= Subtended angle =

Concept in geometry

Example of the angles subtended by an arc from two points

In geometry, an angle subtended (from Latin for "stretched under") by a line segment at an arbitrary vertex is formed by the two rays between the vertex and each endpoint of the segment.
For example, a side of a triangle subtends the opposite angle.

More generally, an angle subtended by an arc of a curve is the angle subtended by the corresponding chord of the arc.
For example, a circular arc subtends the central angle formed by the two radii through the arc endpoints.

If an angle is subtended by a straight or curved segment, the segment is said to subtend the angle. Sometimes the term "subtend" is applied in the opposite sense, and the angle is said to subtend the segment. Alternately, the angle can be said to intercept or enclose the segment.

The above definition of a subtended plane angle remains valid in three-dimensional space (3D), as one vertex and two endpoints (assumed non-collinear) define an Euclidean plane in 3D.
For example, an arc of a great circle on a sphere subtends a central plane angle, formed by the two radii between the center of the sphere and each of the two arc endpoints.

More generally, a surface subtends a solid angle if its boundary defines the cone of the angle.

Many theorems in geometry relate to subtended angles. If two sides of a triangle are congruent, then the angles they subtend are also congruent, and conversely if two angles are congruent then they are subtended by congruent sides (propositions I.5–6 in Euclid's Elements), forming an isosceles triangle. More generally, the law of sines states that the sine of each angle of a triangle is proportional to the side subtending it. The inscribed angle theorem states that when the vertex of an angle inscribed in a circle lies on the same side of the chord subtending it as the center of the circle, then the central angle subtended by the same chord is twice the inscribed angle.

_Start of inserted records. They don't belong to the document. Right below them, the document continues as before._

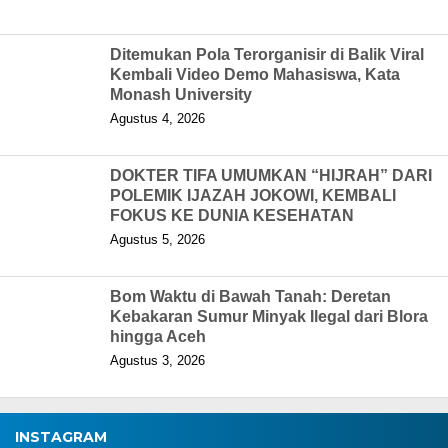
Ditemukan Pola Terorganisir di Balik Viral
Kembali Video Demo Mahasiswa, Kata
Monash University
Agustus 4, 2026
DOKTER TIFA UMUMKAN “HIJRAH” DARI
POLEMIK IJAZAH JOKOWI, KEMBALI
FOKUS KE DUNIA KESEHATAN
Agustus 5, 2026
Bom Waktu di Bawah Tanah: Deretan
Kebakaran Sumur Minyak Ilegal dari Blora
hingga Aceh
Agustus 3, 2026
INSTAGRAM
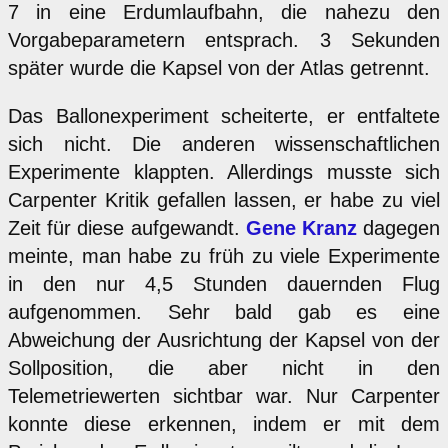
7 in eine Erdumlaufbahn, die nahezu den
Vorgabeparametern entsprach. 3 Sekunden
später wurde die Kapsel von der Atlas getrennt.
Das Ballonexperiment scheiterte, er entfaltete
sich nicht. Die anderen wissenschaftlichen
Experimente klappten. Allerdings musste sich
Carpenter Kritik gefallen lassen, er habe zu viel
Zeit für diese aufgewandt.
Gene Kranz
dagegen
meinte, man habe zu früh zu viele Experimente
in den nur 4,5 Stunden dauernden Flug
aufgenommen. Sehr bald gab es eine
Abweichung der Ausrichtung der Kapsel von der
Sollposition, die aber nicht in den
Telemetriewerten sichtbar war. Nur Carpenter
konnte diese erkennen, indem er mit dem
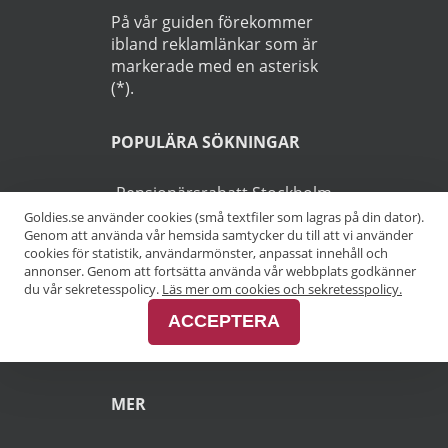
På vår guiden förekommer
ibland reklamlänkar som är
markerade med en asterisk
(*).
POPULÄRA SÖKNINGAR
Pensionärsrabatt Stockholm
Goldies.se använder cookies (små textfiler som lagras på din dator).
Genom att använda vår hemsida samtycker du till att vi använder
Pensionärsrabatt Göteborg
cookies för statistik, användarmönster, anpassat innehåll och
annonser. Genom att fortsätta använda vår webbplats godkänner
Pensionärsrabatt Malmö
du vår sekretesspolicy.
Läs mer om cookies och sekretesspolicy.
ACCEPTERA
Pensionärsrabatt Skåne
MER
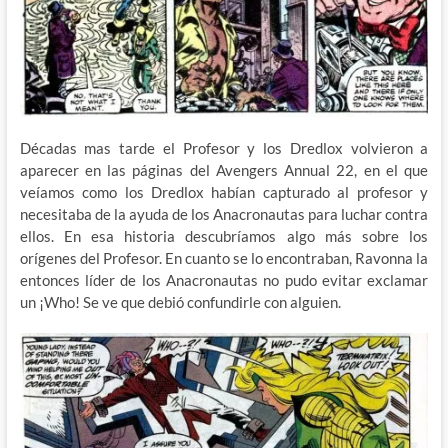
Décadas mas tarde el Profesor y los Dredlox volvieron a
aparecer en las páginas del Avengers Annual 22, en el que
veíamos como los Dredlox habían capturado al profesor y
necesitaba de la ayuda de los Anacronautas para luchar contra
ellos. En esa historia descubríamos algo más sobre los
orígenes del Profesor. En cuanto se lo encontraban, Ravonna la
entonces líder de los Anacronautas no pudo evitar exclamar
un ¡Who! Se ve que debió confundirle con alguien.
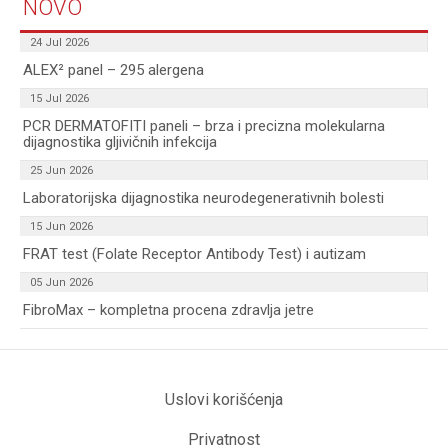
NOVO
24 Jul 2026
ALEX² panel – 295 alergena
15 Jul 2026
PCR DERMATOFITI paneli – brza i precizna molekularna
dijagnostika gljivičnih infekcija
25 Jun 2026
Laboratorijska dijagnostika neurodegenerativnih bolesti
15 Jun 2026
FRAT test (Folate Receptor Antibody Test) i autizam
05 Jun 2026
FibroMax – kompletna procena zdravlja jetre
Uslovi korišćenja
Privatnost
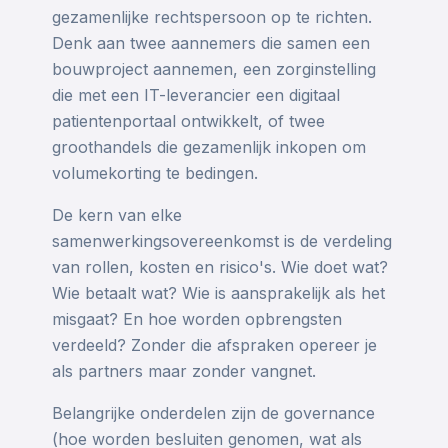
gezamenlijke rechtspersoon op te richten.
Denk aan twee aannemers die samen een
bouwproject aannemen, een zorginstelling
die met een IT-leverancier een digitaal
patientenportaal ontwikkelt, of twee
groothandels die gezamenlijk inkopen om
volumekorting te bedingen.
De kern van elke
samenwerkingsovereenkomst is de verdeling
van rollen, kosten en risico's. Wie doet wat?
Wie betaalt wat? Wie is aansprakelijk als het
misgaat? En hoe worden opbrengsten
verdeeld? Zonder die afspraken opereer je
als partners maar zonder vangnet.
Belangrijke onderdelen zijn de governance
(hoe worden besluiten genomen, wat als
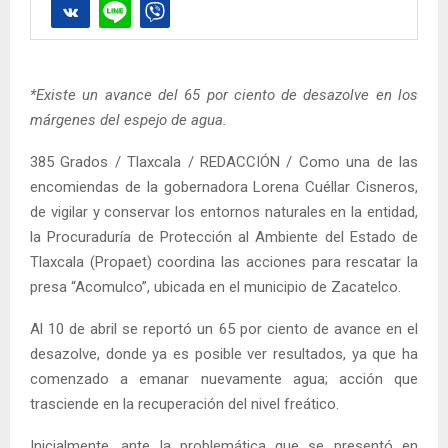
*Existe un avance del 65 por ciento de desazolve en los
márgenes del espejo de agua.
385 Grados / Tlaxcala / REDACCIÓN / Como una de las
encomiendas de la gobernadora Lorena Cuéllar Cisneros,
de vigilar y conservar los entornos naturales en la entidad,
la Procuraduría de Protección al Ambiente del Estado de
Tlaxcala (Propaet) coordina las acciones para rescatar la
presa “Acomulco”, ubicada en el municipio de Zacatelco.
Al 10 de abril se reportó un 65 por ciento de avance en el
desazolve, donde ya es posible ver resultados, ya que ha
comenzado a emanar nuevamente agua; acción que
trasciende en la recuperación del nivel freático.
Inicialmente, ante la problemática que se presentó en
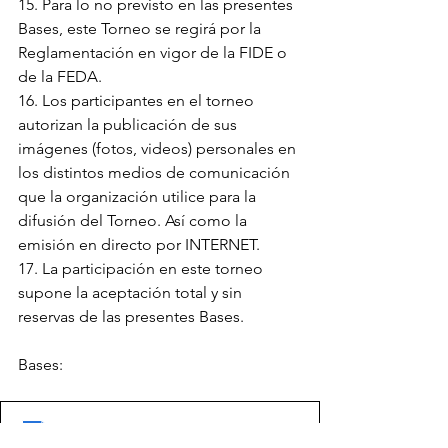
15. Para lo no previsto en las presentes 
Bases, este Torneo se regirá por la 
Reglamentación en vigor de la FIDE o 
de la FEDA.
16. Los participantes en el torneo 
autorizan la publicación de sus 
imágenes (fotos, videos) personales en 
los distintos medios de comunicación 
que la organización utilice para la 
difusión del Torneo. Así como la 
emisión en directo por INTERNET.
17. La participación en este torneo 
supone la aceptación total y sin 
reservas de las presentes Bases.
Bases:
BASES DEL VII MEMORIAL
.pdf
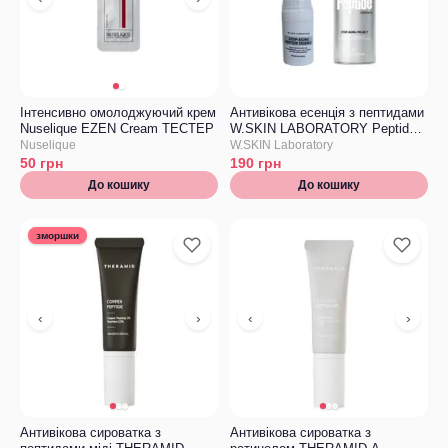
Інтенсивно омолоджуючий крем
Антивікова есенція з пептидами
Nuselique EZEN Cream ТЕСТЕР
W.SKIN LABORATORY Peptide
Stop-Aging Essence, ТЕСТЕР
Nuselique
W.SKIN Laboratory
50
грн
190
грн
До кошику
До кошику
зморшки
‹
›
‹
›
Антивікова сироватка з
Антивікова сироватка з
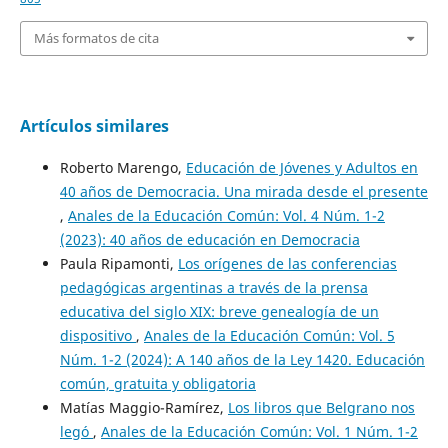
Más formatos de cita
Artículos similares
Roberto Marengo,
Educación de Jóvenes y Adultos en
40 años de Democracia. Una mirada desde el presente
,
Anales de la Educación Común: Vol. 4 Núm. 1-2
(2023): 40 años de educación en Democracia
Paula Ripamonti,
Los orígenes de las conferencias
pedagógicas argentinas a través de la prensa
educativa del siglo XIX: breve genealogía de un
dispositivo
,
Anales de la Educación Común: Vol. 5
Núm. 1-2 (2024): A 140 años de la Ley 1420. Educación
común, gratuita y obligatoria
Matías Maggio-Ramírez,
Los libros que Belgrano nos
legó
,
Anales de la Educación Común: Vol. 1 Núm. 1-2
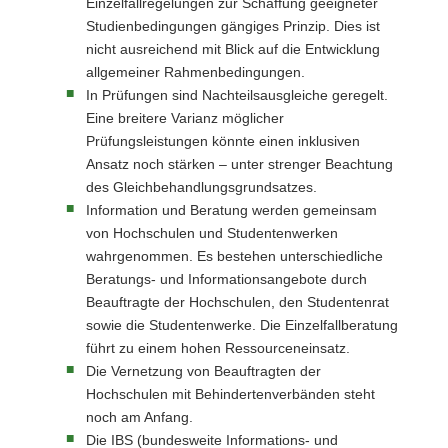
Einzelfallregelungen zur Schaffung geeigneter
Studienbedingungen gängiges Prinzip. Dies ist
nicht ausreichend mit Blick auf die Entwicklung
allgemeiner Rahmenbedingungen.
In Prüfungen sind Nachteilsausgleiche geregelt.
Eine breitere Varianz möglicher
Prüfungsleistungen könnte einen inklusiven
Ansatz noch stärken – unter strenger Beachtung
des Gleichbehandlungsgrundsatzes.
Information und Beratung werden gemeinsam
von Hochschulen und Studentenwerken
wahrgenommen. Es bestehen unterschiedliche
Beratungs- und Informationsangebote durch
Beauftragte der Hochschulen, den Studentenrat
sowie die Studentenwerke. Die Einzelfallberatung
führt zu einem hohen Ressourceneinsatz.
Die Vernetzung von Beauftragten der
Hochschulen mit Behindertenverbänden steht
noch am Anfang.
Die IBS (bundesweite Informations- und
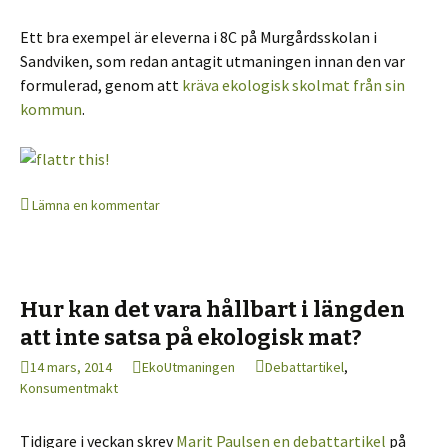
Ett bra exempel är eleverna i 8C på Murgårdsskolan i
Sandviken, som redan antagit utmaningen innan den var
formulerad, genom att
kräva ekologisk skolmat från sin
kommun
.
Lämna en kommentar
Hur kan det vara hållbart i längden
att inte satsa på ekologisk mat?
14 mars, 2014
EkoUtmaningen
Debattartikel
,
Konsumentmakt
Tidigare i veckan skrev
Marit Paulsen en debattartikel
på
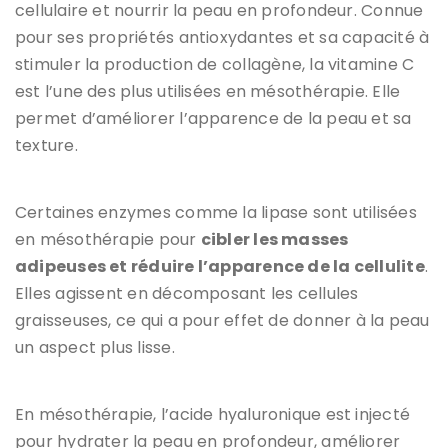
cellulaire et nourrir la peau en profondeur. Connue
pour ses propriétés antioxydantes et sa capacité à
stimuler la production de collagène, la vitamine C
est l’une des plus utilisées en mésothérapie. Elle
permet d’améliorer l’apparence de la peau et sa
texture.
Certaines enzymes comme la lipase sont utilisées
en mésothérapie pour
cibler les masses
adipeuses et réduire l’apparence de la cellulite
.
Elles agissent en décomposant les cellules
graisseuses, ce qui a pour effet de donner à la peau
un aspect plus lisse.
En mésothérapie, l’acide hyaluronique est injecté
pour hydrater la peau en profondeur, améliorer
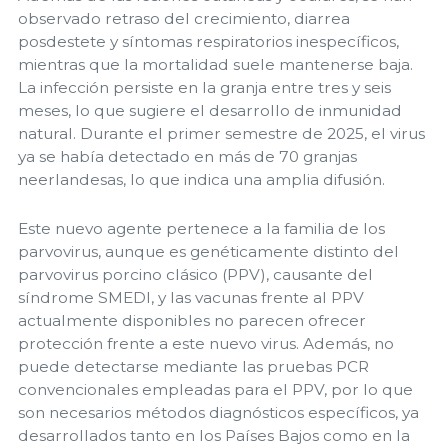
observado retraso del crecimiento, diarrea
posdestete y síntomas respiratorios inespecíficos,
mientras que la mortalidad suele mantenerse baja.
La infección persiste en la granja entre tres y seis
meses, lo que sugiere el desarrollo de inmunidad
natural. Durante el primer semestre de 2025, el virus
ya se había detectado en más de 70 granjas
neerlandesas, lo que indica una amplia difusión.
Este nuevo agente pertenece a la familia de los
parvovirus, aunque es genéticamente distinto del
parvovirus porcino clásico (PPV), causante del
síndrome SMEDI, y las vacunas frente al PPV
actualmente disponibles no parecen ofrecer
protección frente a este nuevo virus. Además, no
puede detectarse mediante las pruebas PCR
convencionales empleadas para el PPV, por lo que
son necesarios métodos diagnósticos específicos, ya
desarrollados tanto en los Países Bajos como en la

By extension, an angle subtended by a more complex geometric figure may be defined in terms of the figure's convex hull and its diameter; for example, the angle subtended by a tree as viewed in a camera.
A subtended plane angle can also be defined for any two arbitrary isolated points and a vertex, as in two lines of sight from a particular viewer; for example, the angle subtended by two stars as seen from Earth.